Evaluating Timing Errors in AI Hardware Accelerators

Team: Andrew Chamberlin

Sponsor: USU Bridge Lab

Project Problem & Relevance

Simulated timing errors are represented as random or as a single process.
Both methods neglect the nature of timing errors in real circuits.
Absolute worst-case simulated errors are too restrictive.
Better than worst-case simulated errors leave room for flaws in the design.
By emulating and characterizing timing errors, future research efforts will be able to model their simulated errors for more accurate testing.

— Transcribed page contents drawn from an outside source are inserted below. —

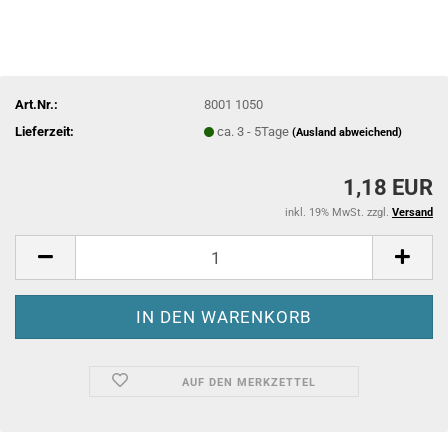
Art.Nr.:
8001 1050
Lieferzeit:
ca. 3 - 5Tage
(Ausland abweichend)
1,18 EUR
inkl. 19% MwSt. zzgl.
Versand
AUF DEN MERKZETTEL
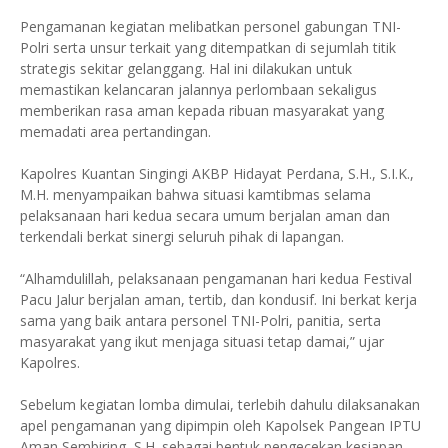
Pengamanan kegiatan melibatkan personel gabungan TNI-
Polri serta unsur terkait yang ditempatkan di sejumlah titik
strategis sekitar gelanggang. Hal ini dilakukan untuk
memastikan kelancaran jalannya perlombaan sekaligus
memberikan rasa aman kepada ribuan masyarakat yang
memadati area pertandingan.
Kapolres Kuantan Singingi AKBP Hidayat Perdana, S.H., S.I.K.,
M.H. menyampaikan bahwa situasi kamtibmas selama
pelaksanaan hari kedua secara umum berjalan aman dan
terkendali berkat sinergi seluruh pihak di lapangan.
“Alhamdulillah, pelaksanaan pengamanan hari kedua Festival
Pacu Jalur berjalan aman, tertib, dan kondusif. Ini berkat kerja
sama yang baik antara personel TNI-Polri, panitia, serta
masyarakat yang ikut menjaga situasi tetap damai,” ujar
Kapolres.
Sebelum kegiatan lomba dimulai, terlebih dahulu dilaksanakan
apel pengamanan yang dipimpin oleh Kapolsek Pangean IPTU
Aman Sembiring, S.H. sebagai bentuk pengecekan kesiapan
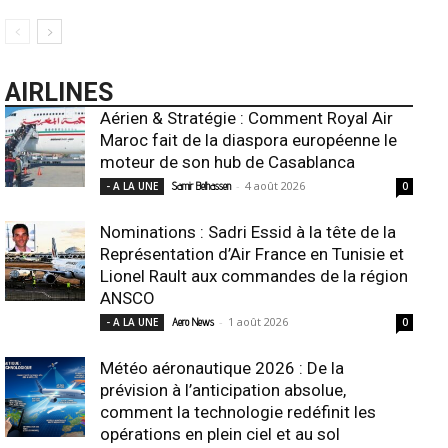
AIRLINES
Aérien & Stratégie : Comment Royal Air
Maroc fait de la diaspora européenne le
moteur de son hub de Casablanca
-
4 août 2026
- A LA UNE
Samir Belhassen
0
Nominations : Sadri Essid à la tête de la
Représentation d’Air France en Tunisie et
Lionel Rault aux commandes de la région
ANSCO
-
1 août 2026
- A LA UNE
Aero News
0
Météo aéronautique 2026 : De la
prévision à l’anticipation absolue,
comment la technologie redéfinit les
opérations en plein ciel et au sol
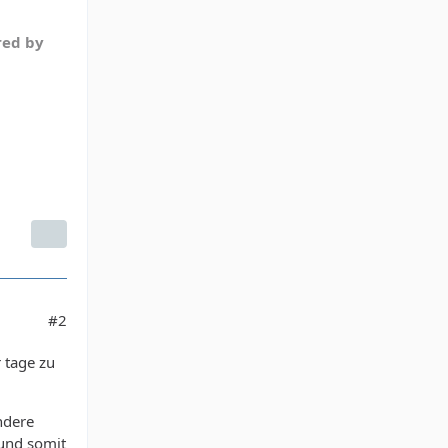
red by
#2
r tage zu
ndere
 und somit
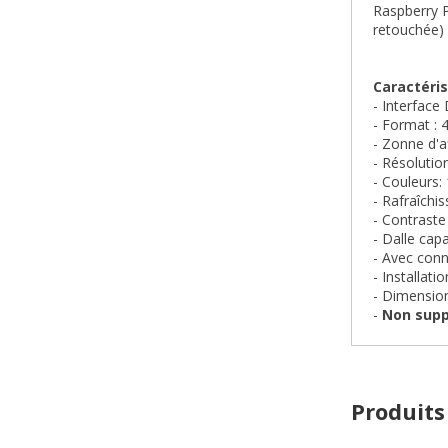
Raspberry P
retouchée)
Caractéris
- Interface
- Format : 4
- Zonne d'a
- Résolutio
- Couleurs:
- Rafraîchi
- Contraste
- Dalle capa
- Avec conn
- Installat
- Dimensio
-
Non supp
Produits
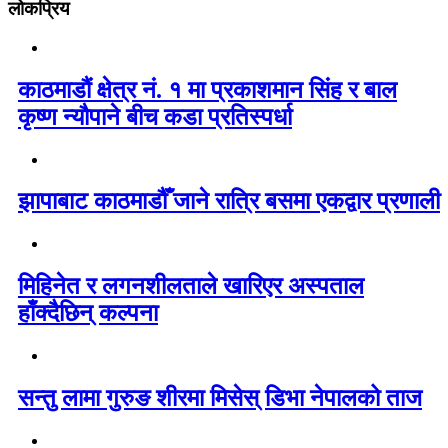
लोकप्रिय
काठमाडौं क्षेत्र नं. १ मा प्रकाशमान सिंह र बाल
कृष्ण न्यौपाने बीच कडा प्रतिस्पर्धा
झापाबाट काठमाडौँ जाने रात्रि बसमा एकद्वार प्रणाली
मिहिनेत र लगनशीलताले खारिएर अस्पताल
हाँक्दैछिन् कल्पना
सन्तु लामा गुरुङ शीरमा मिसेस् डिभा नेपालको ताज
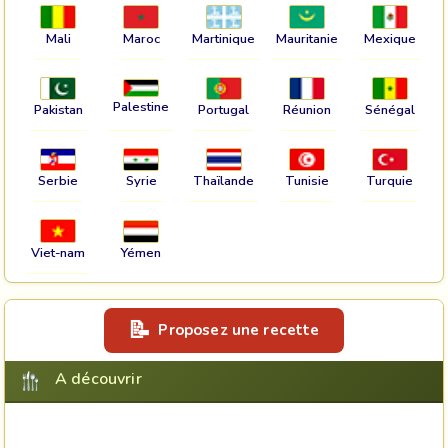
Mali
Maroc
Martinique
Mauritanie
Mexique
Palestine
Pakistan
Portugal
Réunion
Sénégal
Serbie
Syrie
Thaïlande
Tunisie
Turquie
Viet-nam
Yémen
Proposez une recette
A découvrir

Design a Systolic Multiplier Array (SMA) with parameterized size in Verilog.
Use AXI Interface protocols and a custom control scheme to move data between clock boundaries crossing.
Develop software capable of interfacing with the AXI Interface.
Test cross layer interactions to ensure the AXI Interface is correct and error free.
Design method of over-clocking just the SMA logic to create timing errors.
Create test structure for repeatable and customizable tests in the software with external UART interface.
Create scripts on the host for generating test cases and communicating over UART.

Natural circuit errors were found to be discrete and deterministic with small variance across multiple runs.
Future research will include under-volting as an alternative source of creating timing errors as well as improving the complexity of testing and analysis.
Small discrete sets of possible errors for a given controlled environment means that error detection and error correction should not assume that errors are equivalent to completely random outcomes.
Project management is difficult and ensuring thorough designs up front saves a lot of time in future redesigns of the system.
Next, we will expand the interface to include direct memory access between the PL and the PS, allowing for larger and faster transactions.